A week ago yesterday Trevor was wheeled into the OR for the first time since his hemispherectomy.
Talk about PTSD.
That’s whole ‘nother post. Except to say that the nurse who patronizingly patted my shoulder and told me to “hold it together, mom” just about got an imprint of my wedding ring on her kisser. I was definitely slugging her in my head.
Trevor was NOT a fan of the whole idea. We’ve talked to him about his brain surgery because he’s seen pictures and we could tell he was curious. We have always been open with our children. Maybe we’re too open? Anyway…Trevor over heard that he was having surgery and needed comforting that it wasn’t on his brain again. We assured him it wasn’t.
Still, he adamantly perseverated, “no surgery on my nipples!” He meant tonsils.
Sometimes I *heart* Speech Delay-isms.
Dr. Neuro has mentioned a tonsil & adenoidectomy for years now. She felt it could help with his chronic fatigue, possibly reduce seizures and ADHD symptoms.
After finding little to no relief from 3 various ADHD meds plus all the med drama we’ve been through these past two years…I finally decided we should explore the idea. He does snore wicked loud. He is chronically tired. And Lord knows…his ADHD often has me at the end of my wits!
So we scheduled a sleep study.
That was pretty much a colossal waste of time. The test was inconclusive because Trevor and sleeping outside of his own bed don’t mix. However, everyone still felt like this was a good choice for him. Everyone was willing to move forward. Everyone except me. I couldn’t stand the thought of putting him through another surgery for a whim. A maybe. I couldn’t stand the thought of putting my own emotions through the drama of surgery again…on a whim! If the study results had been positive it would have helped my heart accept the decision. The inconclusiveness of it did little to give me a sense of peace.

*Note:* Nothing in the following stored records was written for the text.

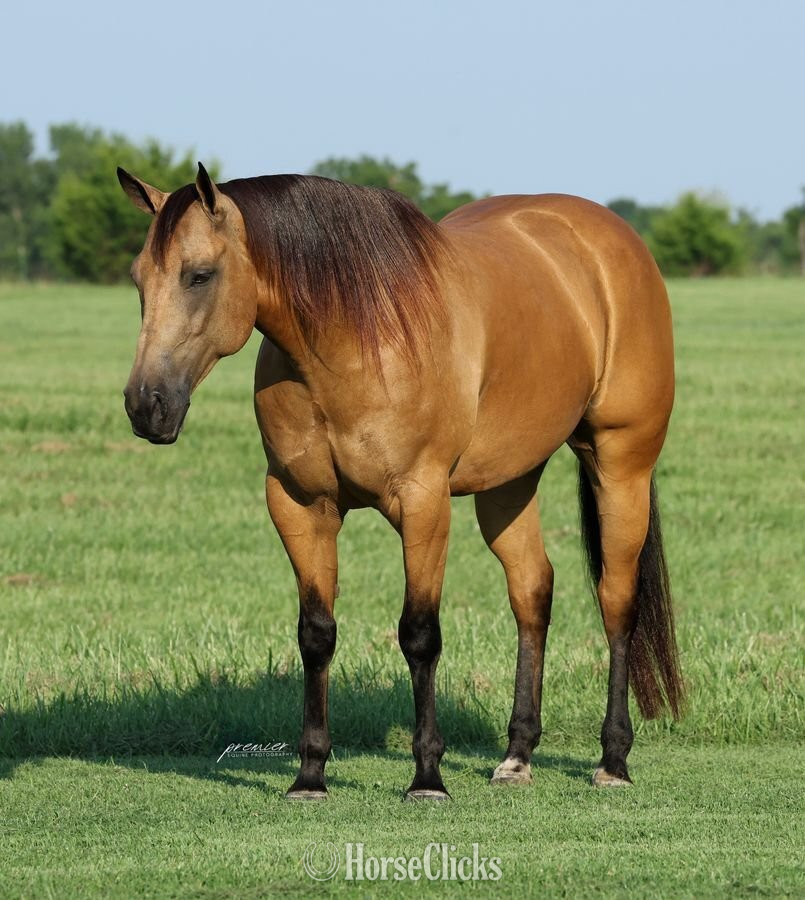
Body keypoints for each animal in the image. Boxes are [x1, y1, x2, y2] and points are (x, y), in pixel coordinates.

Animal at [117, 162, 683, 801]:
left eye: (200, 275)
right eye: (139, 279)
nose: (146, 405)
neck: (351, 340)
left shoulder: (423, 502)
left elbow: (419, 634)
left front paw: (427, 776)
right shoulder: (298, 504)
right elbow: (316, 633)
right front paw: (310, 774)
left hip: (621, 463)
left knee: (616, 599)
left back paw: (613, 759)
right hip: (509, 481)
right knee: (532, 592)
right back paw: (517, 756)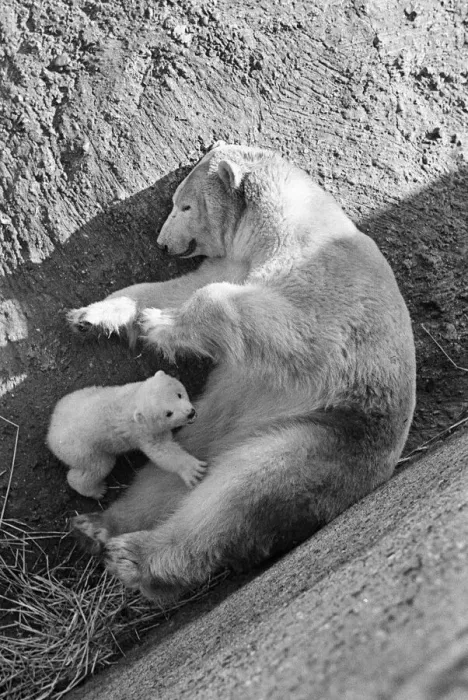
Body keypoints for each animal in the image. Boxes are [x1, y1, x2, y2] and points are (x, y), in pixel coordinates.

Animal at [47, 370, 206, 499]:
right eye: (168, 413)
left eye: (179, 394)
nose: (190, 413)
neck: (133, 400)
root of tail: (51, 435)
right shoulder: (144, 432)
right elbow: (162, 451)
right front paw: (193, 470)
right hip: (82, 449)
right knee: (99, 466)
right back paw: (97, 490)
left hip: (74, 398)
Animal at [67, 143, 416, 603]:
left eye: (184, 204)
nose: (161, 245)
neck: (290, 222)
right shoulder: (237, 261)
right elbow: (176, 287)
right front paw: (93, 316)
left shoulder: (327, 285)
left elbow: (285, 324)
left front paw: (161, 324)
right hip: (213, 426)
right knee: (170, 473)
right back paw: (95, 527)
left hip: (326, 436)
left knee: (242, 490)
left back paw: (134, 557)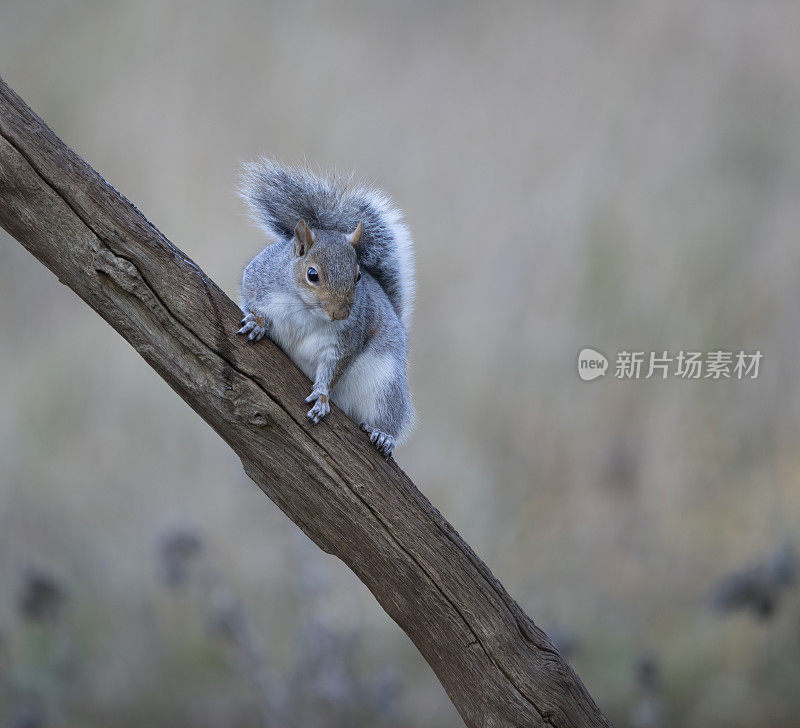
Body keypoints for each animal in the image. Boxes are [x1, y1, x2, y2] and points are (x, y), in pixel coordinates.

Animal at [236, 161, 416, 456]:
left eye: (358, 276)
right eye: (312, 275)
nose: (341, 313)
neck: (305, 308)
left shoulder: (346, 338)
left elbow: (334, 368)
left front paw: (321, 397)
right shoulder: (258, 280)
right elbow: (250, 301)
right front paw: (256, 323)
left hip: (384, 385)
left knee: (389, 416)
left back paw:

So I deleted the phone message to schedule an appointment with Dr. ENT.
In the meantime, Trevor was due for a Speech evaluation. I took him to a highly praised SLP. She’d seen him once before. Back when we were exploring communication devices. I liked her then. I like her still.
Her notes from that past appointment had him diagnosed as Non-Verbal. She was thrilled to see the progress he’s made.
She felt the biggest hurdle for him right now is building his vocabulary and helping him with his Dysarthria. She wants to do an intensive oral motor clinic with him this summer.
But I almost fell off the miniature chair I had squeezed into when she asked if I’d ever considered having his adenoids removed.
I had no idea there was a link to sleep apnea and speech delay. Or large adenoids and forward thrusting tongues which inhibit clarity of speech. She took one look at his enormous tonsils and said his adenoids are probably just as huge. Removing them would undoubtedly enhance his speech. She was convinced and therefore convincing.
So there it was. A tangible reason to move forward with the surgery. Not a shot in the dark but something real to hold on to. Which may also have the side benefit of helping take care of those whims too.
I came *this* close to chickening out all the way up to the day of the surgery. I know it’s the second most common surgery for children. However, his last was the LEAST. He’s not the only one with scars from that one. Mine are just on the inside. Also, it seems like nothing with Trevor is ever easy. Or simple. Nothing. Ever. But at least Dr. Anesthesia gave him Versed so that he wouldn’t form scary memories of the hospital!
I have to be honest though…we’re only 8 days post op and it’s been a nightmare. Mommy needs some Versed! The pain is horrific. He couldn’t tolerate the narcotic. I’m sticking anti-nausea & Tylenal glycerin bullets up his rear. I’m force syringing liquids into him so that he doesn’t dehydrate. He’s not eating which we think is causing him to either be in a state of ketosis or the weight loss is elevating his Trileptal to a scary level again. He’s SO off balance that he’s using the walls to support himself when he walks. He’s really sleeping most of the day which would be nice if I didn’t suspect it’s because he’s over-dosing. The neuro is ordering labs for the morning.
I need to write a whole post on the special needs child and tonsillectomy/adenoidectomy!
Obviously the jury is out on whether or not this will benefit him in the long run. But it is one of the steps we’ve taken down the path to LESS drugs.